This notice of final priority is in concert with NIDRR's Final Long-Range Plan for FY 2005-2009 (Plan). The Plan, which was published in the Federal Register on February 15, 2006 (71 FR 8165), can be accessed on the Internet at the following site: http://www.ed.gov/​about/​offices/​list/​osers/​nidrr/​policy.html.

Through the implementation of the Plan, NIDRR seeks to: (1) Improve the quality and utility of disability and rehabilitation research; (2) foster an exchange of expertise, information, and training to facilitate the advancement of knowledge and understanding of the unique needs of traditionally underserved populations; (3) determine best strategies and programs to improve rehabilitation outcomes for underserved populations; (4) identify research gaps; (5) identify mechanisms of integrating research and practice; and (6) disseminate findings.

Purpose of Program: The purpose of the Disability and Rehabilitation Research Projects and Centers Program is to plan and conduct research, demonstration projects, training, and related activities, including international activities, to develop methods, procedures, and rehabilitation technology, that maximize the full inclusion and integration into society, employment, independent living, family support, and economic and social self-sufficiency of individuals with disabilities, especially individuals with the most severe disabilities, and to improve the effectiveness of services authorized under the Rehabilitation Act of 1973, as amended (Rehabilitation Act).

RRTC Program

The purpose of the RRTC program is to improve the effectiveness of services authorized under the Rehabilitation Act through advanced research, training, technical assistance, and dissemination activities in general problem areas, as specified by NIDRR. Such activities are designed to benefit rehabilitation service providers, individuals with disabilities, and the family members or other authorized representatives of individuals with disabilities. In addition, NIDRR intends to require all RRTC applicants to meet the requirements of the General Rehabilitation Research and Training Centers (RRTC) Requirements priority that it published in a notice of final priorities in the Federal Register on February 1, 2008 (73 FR 6132). Additional information on the RRTC program can be found at: http://www.ed.gov/​rschstat/​research/​pubs/​res-program.html#RRTC.

[Named joint coordinates]

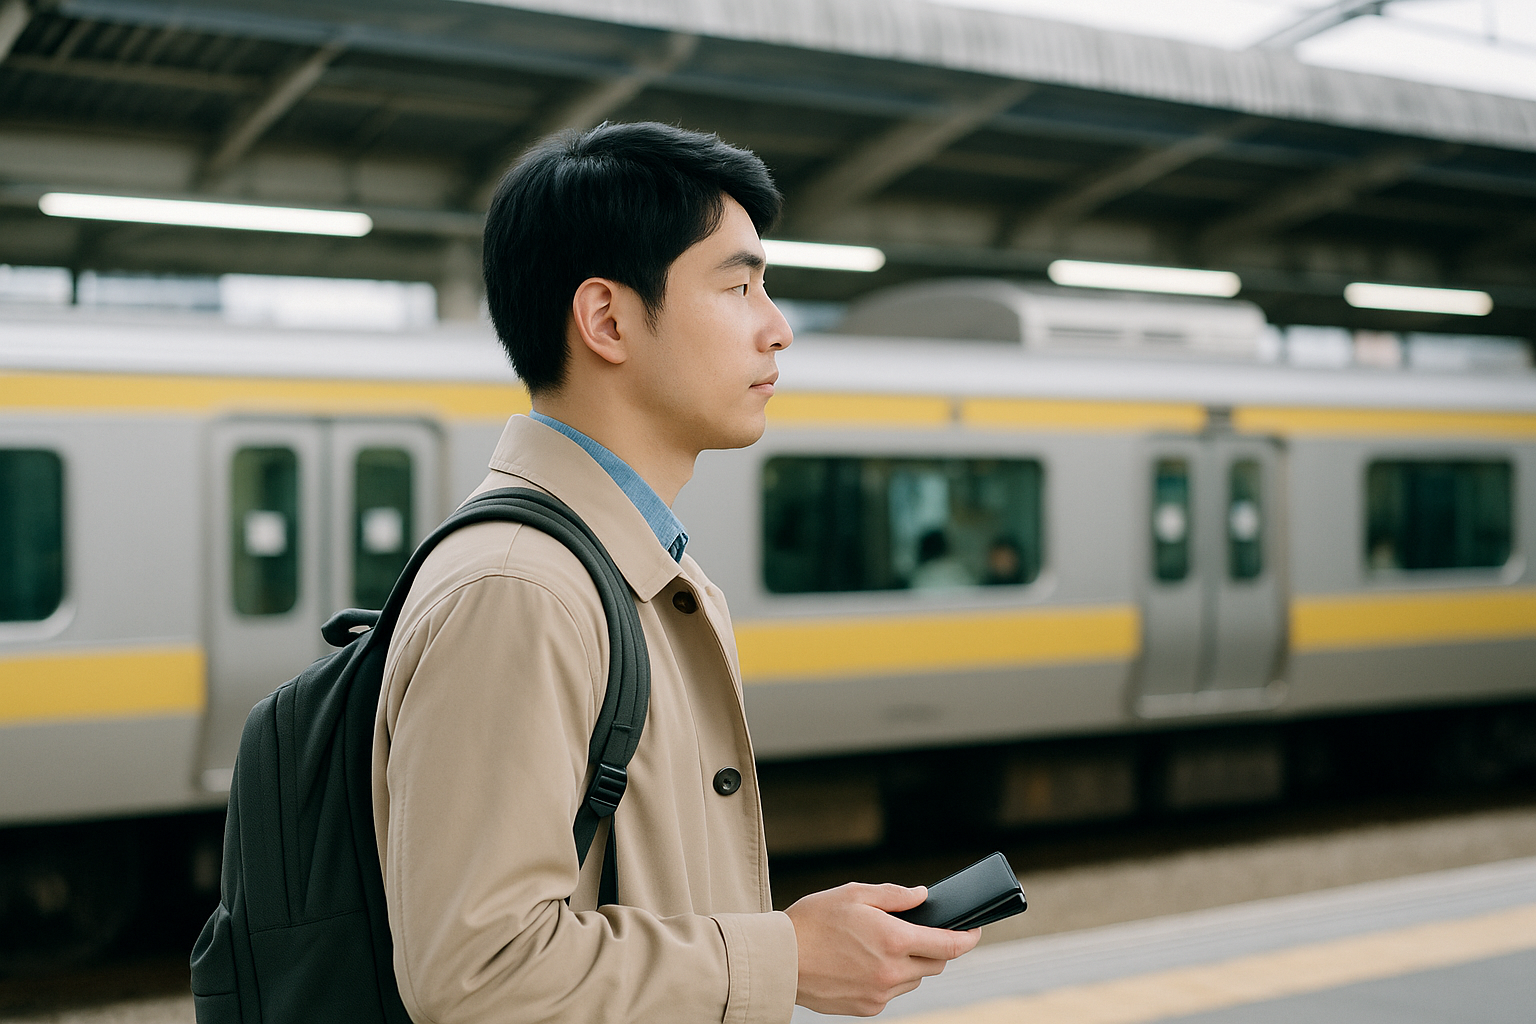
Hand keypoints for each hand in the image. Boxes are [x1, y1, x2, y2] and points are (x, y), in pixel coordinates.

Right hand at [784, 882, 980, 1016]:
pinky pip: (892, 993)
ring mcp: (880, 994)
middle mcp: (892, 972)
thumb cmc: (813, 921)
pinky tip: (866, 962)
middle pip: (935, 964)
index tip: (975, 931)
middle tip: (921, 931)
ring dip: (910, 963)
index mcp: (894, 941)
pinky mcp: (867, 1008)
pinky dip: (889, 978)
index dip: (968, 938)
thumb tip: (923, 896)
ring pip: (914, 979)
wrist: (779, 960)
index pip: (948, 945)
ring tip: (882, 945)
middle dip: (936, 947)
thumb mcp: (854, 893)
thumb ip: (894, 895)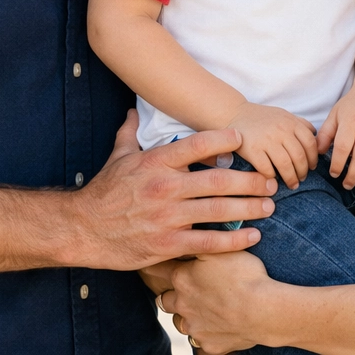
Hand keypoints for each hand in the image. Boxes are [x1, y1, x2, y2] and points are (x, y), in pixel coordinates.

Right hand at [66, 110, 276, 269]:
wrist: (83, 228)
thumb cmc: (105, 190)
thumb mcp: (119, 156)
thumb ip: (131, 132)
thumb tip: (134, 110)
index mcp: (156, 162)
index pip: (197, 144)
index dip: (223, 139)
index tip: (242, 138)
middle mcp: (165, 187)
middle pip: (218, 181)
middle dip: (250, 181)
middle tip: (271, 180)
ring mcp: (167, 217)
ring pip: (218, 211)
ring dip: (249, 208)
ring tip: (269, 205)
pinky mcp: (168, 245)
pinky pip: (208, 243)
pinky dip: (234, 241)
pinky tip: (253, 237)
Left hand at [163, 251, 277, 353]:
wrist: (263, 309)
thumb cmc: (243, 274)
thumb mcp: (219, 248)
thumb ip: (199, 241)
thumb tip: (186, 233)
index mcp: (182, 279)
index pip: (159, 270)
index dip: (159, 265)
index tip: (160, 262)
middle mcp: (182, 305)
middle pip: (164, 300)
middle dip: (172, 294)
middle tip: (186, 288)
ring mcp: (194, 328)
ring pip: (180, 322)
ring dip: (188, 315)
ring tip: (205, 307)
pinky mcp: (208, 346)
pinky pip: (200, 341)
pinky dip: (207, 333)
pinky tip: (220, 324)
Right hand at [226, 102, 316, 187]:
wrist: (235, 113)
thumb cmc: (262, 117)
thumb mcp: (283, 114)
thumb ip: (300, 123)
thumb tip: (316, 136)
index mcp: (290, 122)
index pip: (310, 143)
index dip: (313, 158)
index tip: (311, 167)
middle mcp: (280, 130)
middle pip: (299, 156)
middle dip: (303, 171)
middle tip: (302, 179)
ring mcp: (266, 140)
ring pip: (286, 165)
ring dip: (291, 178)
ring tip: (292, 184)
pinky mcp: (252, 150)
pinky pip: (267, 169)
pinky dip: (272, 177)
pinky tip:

== Work to complete ==
Copy the part of the notice that begins at the words "Purpose of Program: The" and stops after "amended (Rehabilitation Act).", substituting "complete inclusion" wherever "full inclusion" appears.

== Task output ==
Purpose of Program: The purpose of the Disability and Rehabilitation Research Projects and Centers Program is to plan and conduct research, demonstration projects, training, and related activities, including international activities, to develop methods, procedures, and rehabilitation technology, that maximize the complete inclusion and integration into society, employment, independent living, family support, and economic and social self-sufficiency of individuals with disabilities, especially individuals with the most severe disabilities, and to improve the effectiveness of services authorized under the Rehabilitation Act of 1973, as amended (Rehabilitation Act).